The problem ▸ Give the number of lines that contain "center" in the listing, and write nothing else.

Data shown ▸

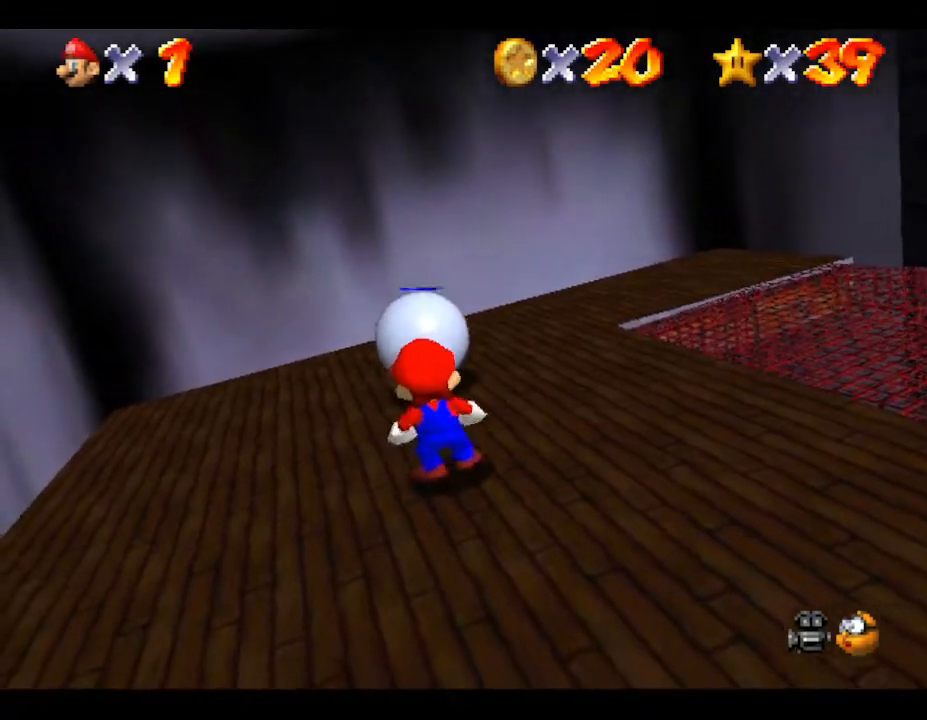
{"buttons": [], "left_stick": "center", "events": [[83, "left_stick", "center"], [267, "left_stick", "up"], [383, "left_stick", "center"]]}
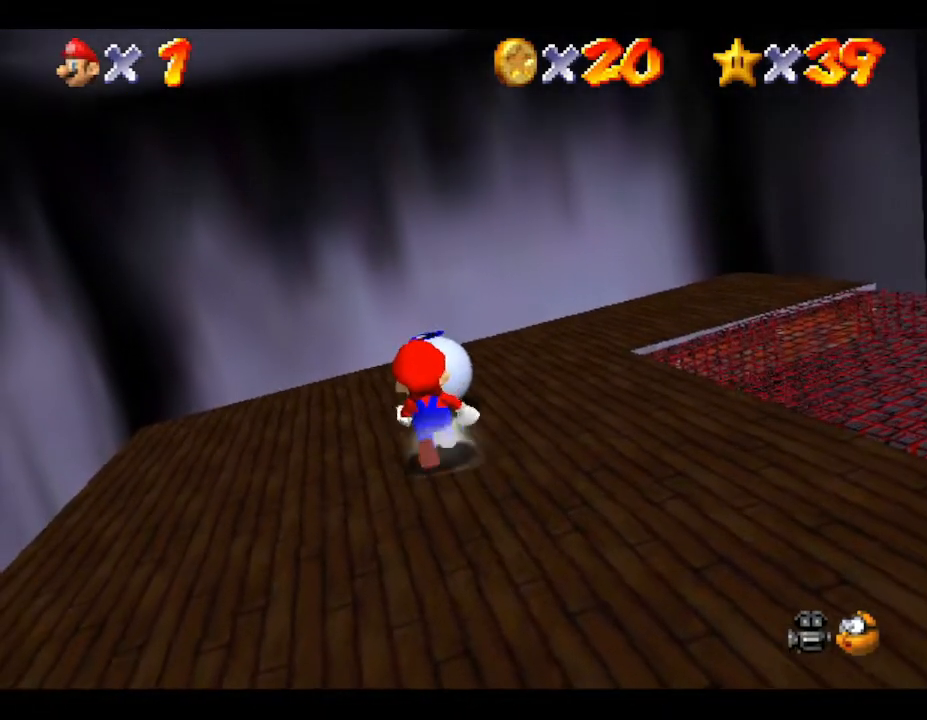
{"buttons": ["A"], "left_stick": "up", "events": [[250, "A", "down"], [283, "left_stick", "up"]]}
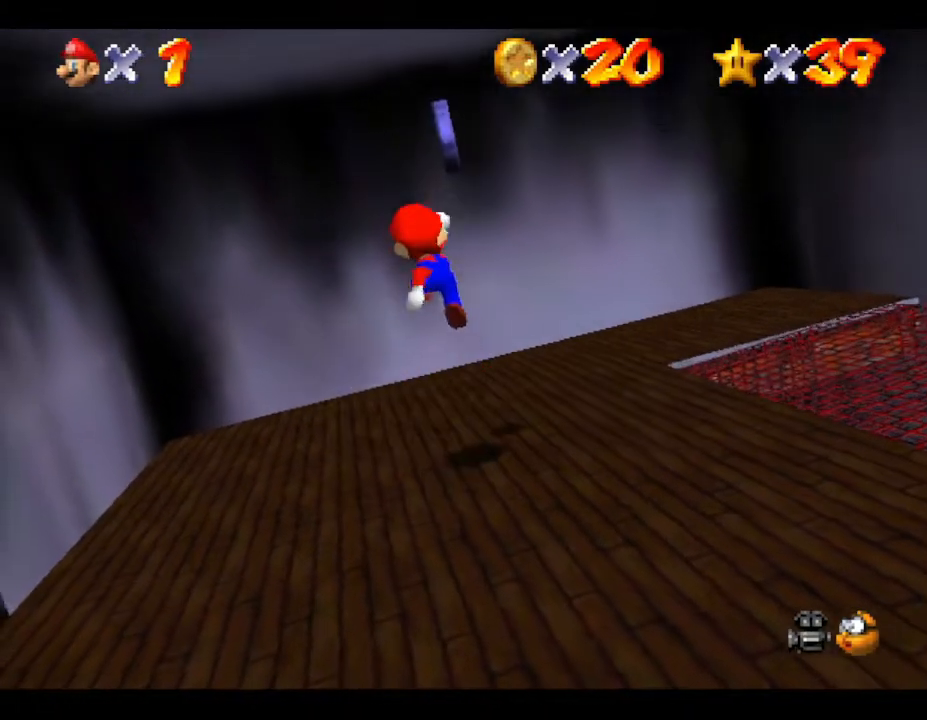
{"buttons": [], "left_stick": "left", "events": [[283, "left_stick", "center"], [383, "A", "up"], [383, "left_stick", "left"]]}
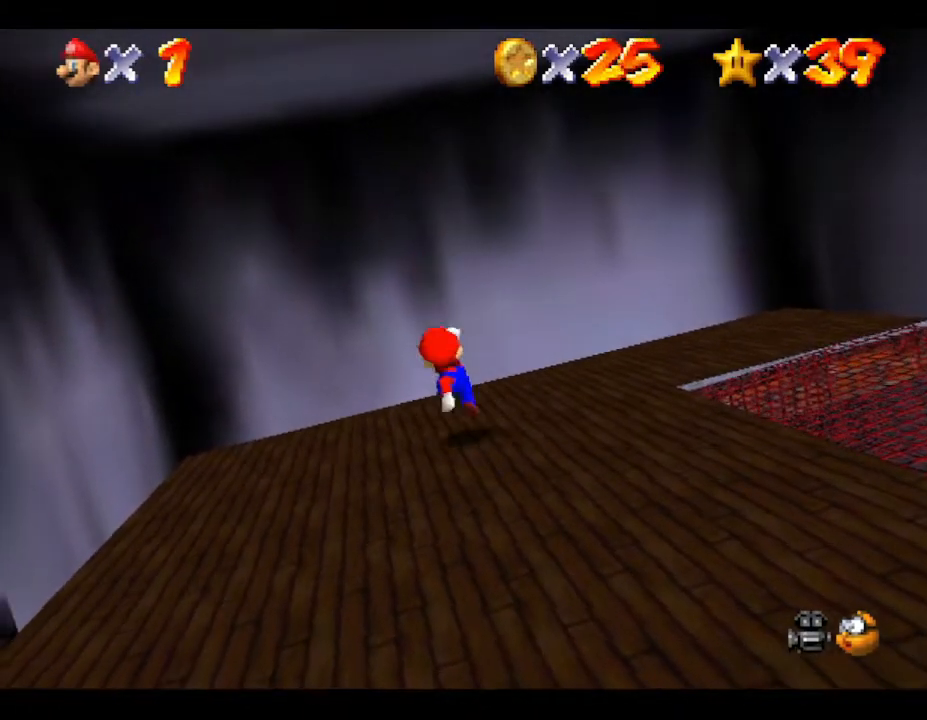
{"buttons": [], "left_stick": "down-left", "events": [[83, "left_stick", "down-left"]]}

Exercise solution ▸ 2